Why does my child complain they feel like ‘a servant’ when asked to help?
Parenting Perspective
When a child says they feel like ‘a servant’, it usually signals that they associate helping with a loss of dignity or a lack of fairness. Children are sensitive to power dynamics; if they feel chores are demanded without recognition or are distributed unequally, they may internalise the message that their role is to serve rather than to belong.
Reframing as Teamwork
This complaint is less about the task itself and more about how it is framed. If chores are assigned in moments of frustration, children can perceive them as punishments. If they see others relaxing while they are asked to help, it reinforces a sense of inequality. Over time, the child may equate helping with being undervalued.
Parents can shift this by framing chores as shared responsibilities rather than orders. Instead of ‘Go clean the living room now,’ try ‘Let us get the living room ready together so everyone enjoys it.’ This subtle change transforms the task from servitude into teamwork. Recognition is equally important. A simple ‘Thank you, I appreciate your help’ communicates that their contribution is valued.
Modelling Equal Participation
It also helps to let children see parents engaging in the same tasks. When they observe both mother and father tidying, cooking, or clearing up, they learn that no one is above service in the home. This equal participation protects dignity and reshapes chores as expressions of love rather than signs of subservience.
Micro-Action to Try
A practical micro-action is to rotate chores fairly and let children sometimes choose between two tasks. Giving them a voice builds agency and makes helping feel less like imposition, more like contribution.
Spiritual Insight
Islam teaches that service within the home is not humiliation but honour. The holy Prophet Muhammad ﷺ himself participated in household tasks, setting the example that helping in domestic work elevates rather than degrades. To serve one’s family is to embody humility, mercy, and gratitude.
Allah Almighty states in the noble Quran at Surah Al Maaidah (5), Verse 8:
‘You who are believers, become steadfast (in your devotion) to Allah (Almighty), corroborating all of that which is just; and never let your hatred of any nation prevent you from being just, – let justice prevail, as that is very close to attaining piety; and attained piety from Allah (Almighty), indeed, Allah is All Cognisant of all your actions (in the worldly life).’
This verse reminds us that justice begins at home. It calls on believers to act with fairness and responsibility, even when it challenges personal comfort or preference. Helping with household duties is therefore part of practising justice and embodying righteousness within family life.
It is recorded in Mishkaat Al Masaabih i, Hadith 3252, that the holy Prophet Muhammad ﷺ said:
‘The best of you are those who are best to their families, and I am the best of you to my family.’

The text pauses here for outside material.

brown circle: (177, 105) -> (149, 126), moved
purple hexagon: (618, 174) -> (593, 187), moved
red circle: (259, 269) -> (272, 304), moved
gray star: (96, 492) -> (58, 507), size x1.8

These words remind children that helping in the home is not about being treated like a servant but about living out justice and kindness within the family. When parents connect chores to love, fairness, and Amanah, children learn that service is not degrading. It is a dignified expression of responsibility, mercy, and gratitude that strengthens both their character and their faith. Over time, they begin to see helping not as a burden imposed upon them, but as a noble way of honouring those they love.